Archived Story

Science in the sky [UPDATED]

Published 10:47am Wednesday, October 24, 2012 Updated 11:20am Wednesday, October 24, 2012

It’s a bird, it’s a plane, is it a UFO? No, it’s a large weather balloon.

Students from Central Lakes College and Bemidji State University got a hands-on experience Tuesday morning, successfully launching the large weather balloon up into the sky from the field near the M state- Fergus Falls campus baseball diamond.

The large balloon was part of a scientific research project to collect data including weather temperatures, pressure, humidity, ozone and UV data as it made its flight.

The balloon, filled with 350 cubic feet of helium and reaching a diameter of 30 feet, reached an altitude of 96,200 feet and traveled 60 miles before landing nine miles north of Menahga.

The group of more than 20 students ranged from elementary education students to science majors.

“Once it hits its maximum altitude, the balloon won’t pop like a normal




l balloon but it will literally shatter into pieces because it will be frozen at that point,” said Dan Vital, a student working on the project.

More then five different classes were involved in collecting the data from the balloon as it made its journey. One included an elementary class who sent up in one box a student’s packed lunch to see how the UV rays and different elements would affect it.

Among the other boxes, one had a bag of beans taped to the side of it to determine if the high altitude would change the beans’ growth patterns, another had a camera to show a bird’s eye view of the trip the balloon took, and the fourth had a GPS tracking device with radio signals so students on the ground could track the location of the balloon once out of site.

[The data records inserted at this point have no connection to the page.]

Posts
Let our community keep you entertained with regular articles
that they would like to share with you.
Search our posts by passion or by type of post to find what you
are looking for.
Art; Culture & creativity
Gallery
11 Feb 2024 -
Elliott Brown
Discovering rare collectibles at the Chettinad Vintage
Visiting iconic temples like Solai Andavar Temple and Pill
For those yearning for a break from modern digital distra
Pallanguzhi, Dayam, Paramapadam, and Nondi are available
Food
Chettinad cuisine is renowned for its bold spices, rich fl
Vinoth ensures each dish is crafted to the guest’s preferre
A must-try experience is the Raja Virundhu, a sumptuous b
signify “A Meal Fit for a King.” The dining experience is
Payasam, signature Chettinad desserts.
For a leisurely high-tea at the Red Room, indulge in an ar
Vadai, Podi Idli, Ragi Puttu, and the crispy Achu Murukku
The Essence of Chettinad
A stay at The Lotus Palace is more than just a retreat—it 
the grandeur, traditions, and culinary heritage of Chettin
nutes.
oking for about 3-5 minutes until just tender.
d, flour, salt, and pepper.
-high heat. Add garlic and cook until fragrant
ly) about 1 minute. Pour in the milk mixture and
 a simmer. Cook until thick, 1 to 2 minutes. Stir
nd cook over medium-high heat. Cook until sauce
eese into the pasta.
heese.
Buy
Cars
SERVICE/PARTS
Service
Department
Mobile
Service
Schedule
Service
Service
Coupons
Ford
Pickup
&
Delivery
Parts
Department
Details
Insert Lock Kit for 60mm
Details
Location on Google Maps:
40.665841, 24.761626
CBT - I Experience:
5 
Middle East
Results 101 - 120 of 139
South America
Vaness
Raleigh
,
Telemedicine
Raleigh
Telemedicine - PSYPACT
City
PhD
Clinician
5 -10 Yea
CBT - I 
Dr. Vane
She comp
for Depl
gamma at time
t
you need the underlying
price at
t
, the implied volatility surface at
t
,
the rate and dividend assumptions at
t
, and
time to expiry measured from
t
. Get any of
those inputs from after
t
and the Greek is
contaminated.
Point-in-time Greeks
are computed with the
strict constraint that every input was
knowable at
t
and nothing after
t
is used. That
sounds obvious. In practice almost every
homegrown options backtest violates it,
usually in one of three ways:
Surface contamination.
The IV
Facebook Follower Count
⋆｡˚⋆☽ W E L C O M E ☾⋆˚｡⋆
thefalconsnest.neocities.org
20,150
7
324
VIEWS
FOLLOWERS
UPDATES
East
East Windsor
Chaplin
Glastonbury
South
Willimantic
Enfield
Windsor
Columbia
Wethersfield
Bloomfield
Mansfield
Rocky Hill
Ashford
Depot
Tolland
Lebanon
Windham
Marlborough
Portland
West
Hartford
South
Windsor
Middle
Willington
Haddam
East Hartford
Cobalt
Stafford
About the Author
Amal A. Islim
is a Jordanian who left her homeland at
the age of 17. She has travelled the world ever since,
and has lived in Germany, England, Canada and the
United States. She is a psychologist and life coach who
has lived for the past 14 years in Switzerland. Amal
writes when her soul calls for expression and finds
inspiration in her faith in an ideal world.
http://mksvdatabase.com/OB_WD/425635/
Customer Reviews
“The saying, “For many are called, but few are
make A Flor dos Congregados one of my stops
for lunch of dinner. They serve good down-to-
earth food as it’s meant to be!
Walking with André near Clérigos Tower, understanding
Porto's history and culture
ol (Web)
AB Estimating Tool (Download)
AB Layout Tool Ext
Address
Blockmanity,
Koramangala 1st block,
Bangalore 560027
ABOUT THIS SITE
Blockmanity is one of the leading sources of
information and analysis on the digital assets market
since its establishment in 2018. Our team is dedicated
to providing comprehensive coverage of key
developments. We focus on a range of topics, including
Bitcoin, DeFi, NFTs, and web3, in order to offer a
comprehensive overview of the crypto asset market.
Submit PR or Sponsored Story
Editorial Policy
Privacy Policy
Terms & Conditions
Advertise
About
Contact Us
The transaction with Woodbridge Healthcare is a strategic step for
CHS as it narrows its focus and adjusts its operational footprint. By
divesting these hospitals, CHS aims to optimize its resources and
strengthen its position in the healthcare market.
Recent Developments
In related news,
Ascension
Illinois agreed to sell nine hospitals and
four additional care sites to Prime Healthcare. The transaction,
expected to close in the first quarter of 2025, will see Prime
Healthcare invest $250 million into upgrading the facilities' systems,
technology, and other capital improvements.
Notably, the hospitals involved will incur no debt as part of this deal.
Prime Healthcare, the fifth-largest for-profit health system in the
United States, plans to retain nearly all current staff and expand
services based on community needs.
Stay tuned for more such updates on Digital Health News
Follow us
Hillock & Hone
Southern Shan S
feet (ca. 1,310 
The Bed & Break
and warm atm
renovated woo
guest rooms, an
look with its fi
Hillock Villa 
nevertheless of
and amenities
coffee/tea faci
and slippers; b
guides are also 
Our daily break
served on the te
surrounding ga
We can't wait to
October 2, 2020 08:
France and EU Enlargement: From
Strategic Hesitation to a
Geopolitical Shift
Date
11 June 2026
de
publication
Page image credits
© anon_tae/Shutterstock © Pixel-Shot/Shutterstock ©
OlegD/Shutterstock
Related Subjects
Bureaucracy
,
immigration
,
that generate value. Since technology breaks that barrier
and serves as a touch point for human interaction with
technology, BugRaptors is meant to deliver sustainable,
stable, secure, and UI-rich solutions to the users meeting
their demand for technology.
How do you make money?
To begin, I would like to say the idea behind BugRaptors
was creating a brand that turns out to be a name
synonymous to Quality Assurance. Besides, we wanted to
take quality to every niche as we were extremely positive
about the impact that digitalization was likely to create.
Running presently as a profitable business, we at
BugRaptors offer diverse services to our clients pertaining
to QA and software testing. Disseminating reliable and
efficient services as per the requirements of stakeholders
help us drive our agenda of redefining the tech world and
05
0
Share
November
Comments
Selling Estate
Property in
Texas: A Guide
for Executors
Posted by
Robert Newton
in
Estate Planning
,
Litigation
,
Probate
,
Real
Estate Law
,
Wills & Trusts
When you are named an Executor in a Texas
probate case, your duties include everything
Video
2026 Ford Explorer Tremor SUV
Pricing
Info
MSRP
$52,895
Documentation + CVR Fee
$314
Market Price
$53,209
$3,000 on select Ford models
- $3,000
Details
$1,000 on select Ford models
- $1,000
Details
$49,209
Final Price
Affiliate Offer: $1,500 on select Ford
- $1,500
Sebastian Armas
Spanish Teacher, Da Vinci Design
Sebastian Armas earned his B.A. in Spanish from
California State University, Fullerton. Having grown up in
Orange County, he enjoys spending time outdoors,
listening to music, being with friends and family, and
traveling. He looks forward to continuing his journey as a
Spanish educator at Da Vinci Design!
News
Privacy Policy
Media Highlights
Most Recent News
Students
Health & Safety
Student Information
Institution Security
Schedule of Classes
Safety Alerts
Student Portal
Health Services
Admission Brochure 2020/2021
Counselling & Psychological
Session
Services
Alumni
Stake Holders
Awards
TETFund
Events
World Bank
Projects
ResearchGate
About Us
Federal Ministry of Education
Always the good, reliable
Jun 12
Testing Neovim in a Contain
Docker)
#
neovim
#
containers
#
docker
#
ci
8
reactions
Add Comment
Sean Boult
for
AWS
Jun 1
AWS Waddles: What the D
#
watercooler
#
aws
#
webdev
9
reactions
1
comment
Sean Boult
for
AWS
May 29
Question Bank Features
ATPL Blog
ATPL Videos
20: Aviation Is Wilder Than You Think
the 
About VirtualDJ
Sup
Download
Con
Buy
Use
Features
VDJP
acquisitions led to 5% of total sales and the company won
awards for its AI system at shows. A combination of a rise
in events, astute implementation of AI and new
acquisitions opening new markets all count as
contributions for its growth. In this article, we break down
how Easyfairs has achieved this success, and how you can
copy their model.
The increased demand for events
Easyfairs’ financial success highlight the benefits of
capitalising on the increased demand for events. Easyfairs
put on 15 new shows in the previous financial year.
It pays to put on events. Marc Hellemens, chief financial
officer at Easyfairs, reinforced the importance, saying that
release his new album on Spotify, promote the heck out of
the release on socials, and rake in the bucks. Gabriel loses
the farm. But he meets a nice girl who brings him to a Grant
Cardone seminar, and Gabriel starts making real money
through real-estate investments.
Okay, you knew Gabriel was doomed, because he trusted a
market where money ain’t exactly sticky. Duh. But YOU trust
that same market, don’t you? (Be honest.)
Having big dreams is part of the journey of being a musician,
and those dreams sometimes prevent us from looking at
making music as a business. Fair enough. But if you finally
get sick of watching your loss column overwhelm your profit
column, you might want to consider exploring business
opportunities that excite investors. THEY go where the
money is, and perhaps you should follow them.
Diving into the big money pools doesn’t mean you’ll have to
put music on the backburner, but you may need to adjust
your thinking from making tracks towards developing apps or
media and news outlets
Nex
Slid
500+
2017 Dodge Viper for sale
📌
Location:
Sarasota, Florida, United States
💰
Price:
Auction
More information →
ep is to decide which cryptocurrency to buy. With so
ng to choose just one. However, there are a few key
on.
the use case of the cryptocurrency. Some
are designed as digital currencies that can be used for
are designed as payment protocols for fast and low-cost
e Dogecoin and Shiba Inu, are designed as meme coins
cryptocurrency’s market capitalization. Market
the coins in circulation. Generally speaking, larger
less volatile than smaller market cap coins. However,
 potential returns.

Only five minutes after the much anticipated launch, the balloon had already reached 5,100 feet and was moving at 22 miles per hour.

“I think the launch went very well today,” said Professor Dave Kobilka with Central Lakes College of Earth Science. “We were lucky to have light winds near the ground and it is fairly warm out, for this state.”

The group chose Fergus Falls as a launching point because the area had the most agriculture landscape, making it easier to retrieve once the balloon exploded and came to the ground.

The balloon landed about 1:10 p.m., spending a total of two hours in the air.

Once the balloon is retrieved the students will collect and analyze the data from its journey and write a report on the findings, which will be used as teaching materials and scientific research projects in the future.

Launches like this one are done two times a year by Central Lakes College students and Bemidji State University and are funded by a NASA Space Grant.